Ultradireita alemã avança em pesquisas eleitorais
2 de junho de 2023Inflação, afluxo de imigrantes, disputas sobre custos de medidas climáticas e especialmente uma crescente insatisfação com a atual coalizão de governo têm turbinado a ultradireita alemã na preferência do eleitorado.
Uma pesquisa divulgada na noite de quinta-feira (01/06) mostrou que, se a nova eleição parlamentar alemã ocorresse hoje, o partido de ultradireita Alternativa para a Alemanha (AfD) poderia contar com apoio de 18% do eleitorado, aparecendo empatado na segunda posição com o Partido Social-Democrata (SPD) do atual chanceler federal Olaf Scholz, que também registrou 18%.

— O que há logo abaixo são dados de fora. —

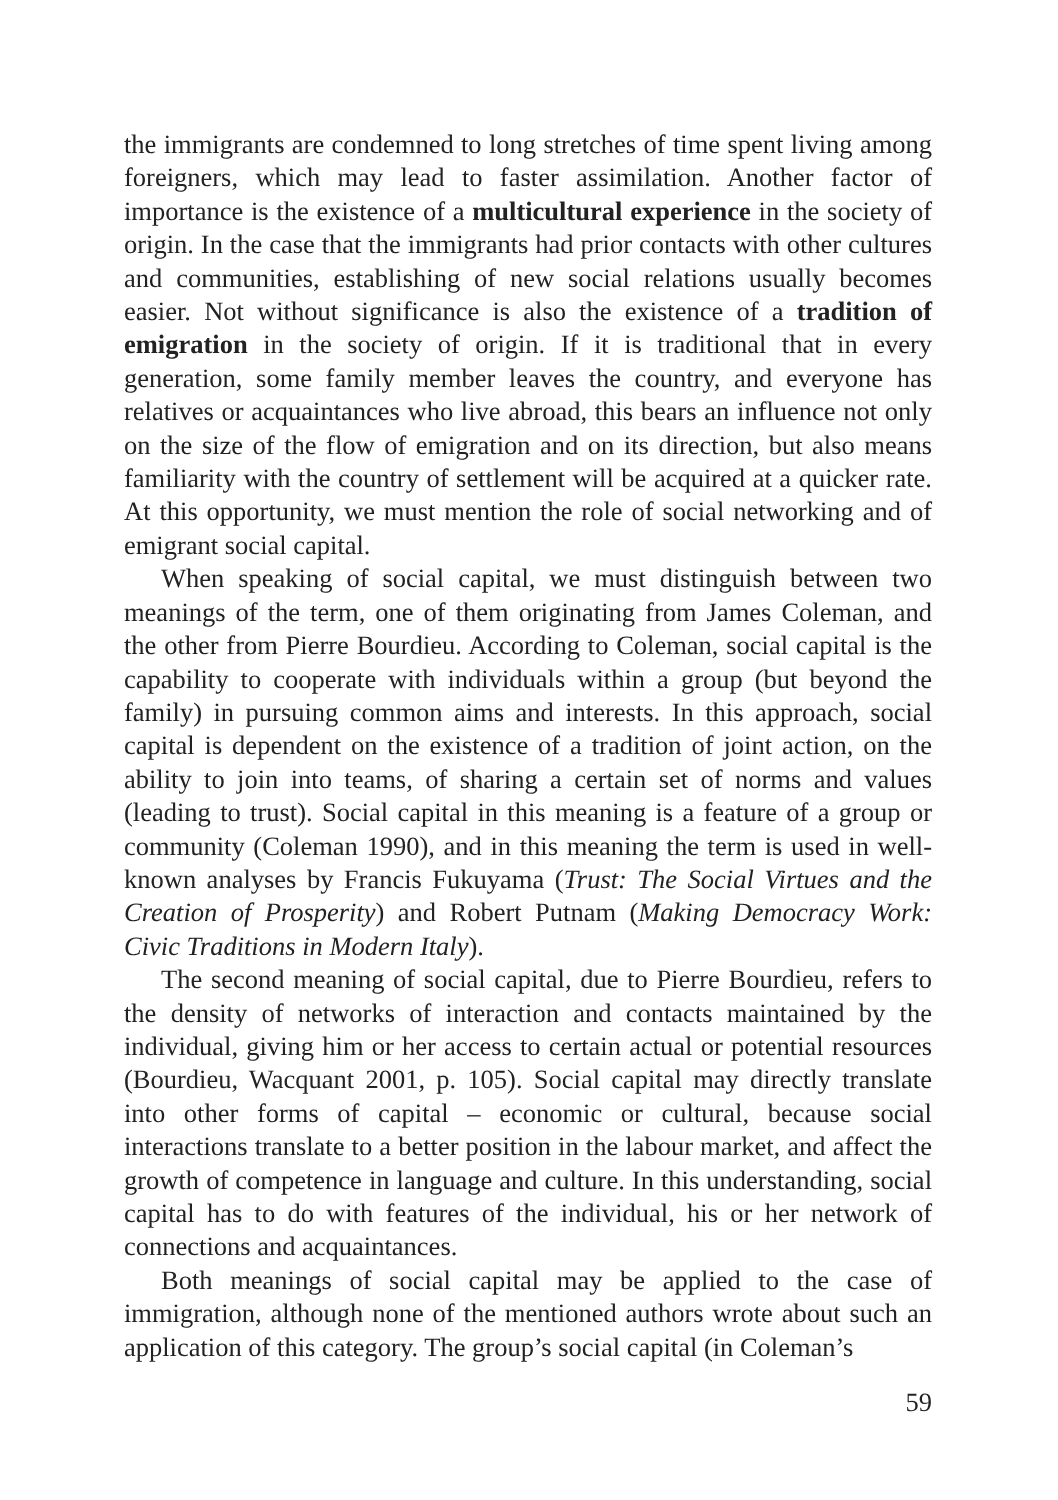the immigrants are condemned to long stretches of time spent living among foreigners, which may lead to faster assimilation. Another factor of importance is the existence of a multicultural experience in the society of origin. In the case that the immigrants had prior contacts with other cultures and communities, establishing of new social relations usually becomes easier. Not without significance is also the existence of a tradition of emigration in the society of origin. If it is traditional that in every generation, some family member leaves the country, and everyone has relatives or acquaintances who live abroad, this bears an influence not only on the size of the flow of emigration and on its direction, but also means familiarity with the country of settlement will be acquired at a quicker rate. At this opportunity, we must mention the role of social networking and of emigrant social capital.
When speaking of social capital, we must distinguish between two meanings of the term, one of them originating from James Coleman, and the other from Pierre Bourdieu. According to Coleman, social capital is the capability to cooperate with individuals within a group (but beyond the family) in pursuing common aims and interests. In this approach, social capital is dependent on the existence of a tradition of joint action, on the ability to join into teams, of sharing a certain set of norms and values (leading to trust). Social capital in this meaning is a feature of a group or community (Coleman 1990), and in this meaning the term is used in well-known analyses by Francis Fukuyama (Trust: The Social Virtues and the Creation of Prosperity) and Robert Putnam (Making Democracy Work: Civic Traditions in Modern Italy).
The second meaning of social capital, due to Pierre Bourdieu, refers to the density of networks of interaction and contacts maintained by the individual, giving him or her access to certain actual or potential resources (Bourdieu, Wacquant 2001, p. 105). Social capital may directly translate into other forms of capital – economic or cultural, because social interactions translate to a better position in the labour market, and affect the growth of competence in language and culture. In this understanding, social capital has to do with features of the individual, his or her network of connections and acquaintances.
Both meanings of social capital may be applied to the case of immigration, although none of the mentioned authors wrote about such an application of this category. The group’s social capital (in Coleman’s
59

Apenas o bloco conservador da ex-chanceler Angela Merkel, formado pela União Democrata Cristã (CDU) e a União Social Cristã (CSU), que formam bancada única no Parlamento alemão, aparecem à frente da ultradireita, registrando 29% das intenções na pesquisa divulgada pela emissora ARD. Já o Partido Verde, que compõe a atual coalizão de governo junto com o SPD, registraram 15%. O Partido Liberal Democrático (FDP), terceiro membro da coalizão, obteve 7%. O partido A Esquerda (Die Linke), apareceu com apenas 4%, abaixo da cláusula de barreira para ocupar cadeiras no Bundestag (Parlamento alemão).
A última vez que a AfD havia registrado tal preferência entre o eleitorado havia sido numa pesquisa em 2018, quando a aprovação do então governo Merkel estava em queda em meio a disputas internas. No momento, a situação de Scholz também é delicada. Segundo a pesquisa, apenas 20% do eleitorado afirmou estar satisfeito ou muito satisfeito com a atual coalizão tríplice de governo. Outros 79% afirmaram estarem menos satisfeitos ou nada satisfeitos.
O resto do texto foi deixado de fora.